"Quero imaginar sob que novos traços o despotismo poderia produzir-se no mundo... Depois de ter colhido em suas mãos poderosas cada indivíduo e de moldá-los a seu gosto, o governo estende seus braços sobre toda a sociedade... Não quebra as vontades, mas as amolece, submete e dirige... Raramente força a agir, mas opõe-se sem cessar a que se aja; não destrói, impede que se nasça; não tiraniza, incomoda, oprime, extingue, abestalha e reduz enfim cada nação a não ser mais que um rebanho de animais tímidos, do qual o governo é o pastor. (...)
A imprensa é, por excelência, o instrumento democrático da liberdade." Alexis de Tocqueville
(1805-1859)

"A democracia é a pior forma de governo imaginável, à exceção de todas as outras que foram experimentadas." Winston Churchill.

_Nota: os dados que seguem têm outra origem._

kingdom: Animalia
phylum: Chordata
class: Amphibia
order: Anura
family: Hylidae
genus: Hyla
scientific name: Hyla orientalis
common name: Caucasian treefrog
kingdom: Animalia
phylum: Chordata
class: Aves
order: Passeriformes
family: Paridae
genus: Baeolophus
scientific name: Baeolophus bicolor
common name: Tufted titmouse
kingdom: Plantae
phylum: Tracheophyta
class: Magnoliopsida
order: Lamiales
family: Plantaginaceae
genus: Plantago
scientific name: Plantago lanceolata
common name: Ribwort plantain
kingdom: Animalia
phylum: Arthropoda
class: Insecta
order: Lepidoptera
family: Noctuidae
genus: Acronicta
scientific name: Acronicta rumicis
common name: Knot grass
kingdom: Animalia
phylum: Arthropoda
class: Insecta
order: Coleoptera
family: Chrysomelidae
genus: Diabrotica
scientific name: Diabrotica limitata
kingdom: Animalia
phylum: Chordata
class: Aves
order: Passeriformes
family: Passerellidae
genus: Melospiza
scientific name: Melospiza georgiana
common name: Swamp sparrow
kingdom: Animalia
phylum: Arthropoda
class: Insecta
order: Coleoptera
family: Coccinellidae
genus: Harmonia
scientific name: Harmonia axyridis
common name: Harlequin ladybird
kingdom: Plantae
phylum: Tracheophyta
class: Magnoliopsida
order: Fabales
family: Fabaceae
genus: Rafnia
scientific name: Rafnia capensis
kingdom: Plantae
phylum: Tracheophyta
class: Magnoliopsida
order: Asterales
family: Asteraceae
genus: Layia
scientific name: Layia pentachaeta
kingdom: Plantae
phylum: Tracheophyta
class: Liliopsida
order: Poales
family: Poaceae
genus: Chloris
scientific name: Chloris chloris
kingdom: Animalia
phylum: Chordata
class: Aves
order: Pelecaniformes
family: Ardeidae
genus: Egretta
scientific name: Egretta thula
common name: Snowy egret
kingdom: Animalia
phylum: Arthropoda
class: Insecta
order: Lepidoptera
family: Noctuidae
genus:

domingo, 9 de março de 2014

A MULA MANCA

O que dizer da Maria Sapatão, que de dia era Maria e de noite era João? Cantava-se tudo isso sem medo de reprimenda

“Sassaricando”, o musical das marchinhas de carnaval reunidas por Rosa Maria Araújo e Sérgio Cabral (rima intencional), continua um sucesso e ainda não entrou em recesso (outra!). É um espetáculo para ser visto mais de uma vez, que eu mesmo vi três (outra!). Incluindo a versão infantil, linda, com a Lucinda (chega). Além da boa música, bem interpretada, “Sassaricando” é um tratado sociológico involuntário, o retrato de um certo Brasil — o Brasil de antes do duplo sentido.
A não ser para quem vê algum tipo e alusão erótica na perna de pau do pirata — e, claro, no próprio verbo “sassaricar” — todas as marchinhas de antigamente são de uma inocência límpida. O que não falta em muitas delas é o que hoje se chamaria de incorreção política.
Uma declara que a única coisa a fazer com mulher feia é matá-la, uma espécie de eutanásia que, supostamente, qualquer delegado ou juiz da época entenderia. Várias outras fazem a apologia da bebida em excesso e brincam com o vicio do alcoolismo, glorificando a danada da cachaça, que ninguém quer que lhe falte.
A homofobia entrou no mundo das marchinhas antes de o termo se tornar conhecido: a cabeleira do Zezé só podia significar uma coisa, visto que ele não era nem bossa nova nem Maomé. Que cortassem o cabelo do veado. E o que dizer da Maria Sapatão, que de dia era Maria e de noite era João? Cantava-se tudo isso sem medo de reprimenda ou revide. Que ninguém, naquele Brasil, entenderia.

Não sei quando a inocência começou a acabar. A Rosa Maria e o Sérgio preferiram não incluir, que eu me lembre, nenhum exemplo da transformação. Talvez ela tenha começado com a “Indio quer apito”, uma anedota musicada sobre o que o índio exigia da madame com incontinência flatulosa. Não sei se antes ou depois apareceu uma marchinha que dizia “Não importa que a mula manque, o que eu quero é rosetar”.
Foi a música mais cantada do carnaval de não me pergunte quando. O que queria dizer a mula manca? E, especialmente, o que era “rosetar”? Recorrer ao dicionário não adiantava.
O Aurélio dizia que “roseta” era um tipo de espora. O “rosetar” da música seria, então, usar as esporas nos flancos, presumivelmente da mula manca, para fazê-la andar. Uma explicação que não satisfazia.
Que estranha ambição seria aquela, de impelir um pobre animal claudicante com esporas? Mas “arrá”, diziam os mais sabidos. Quem não entendia o que era “rosetar” ainda não tinha vivido. O que a marchinha significava era que nada, nem uma “mula manca” — duplos sentidos à vontade — impediria que a partir de então se rosetasse sem parar no país. Há quem date daí o nascimento do Brasil moderno.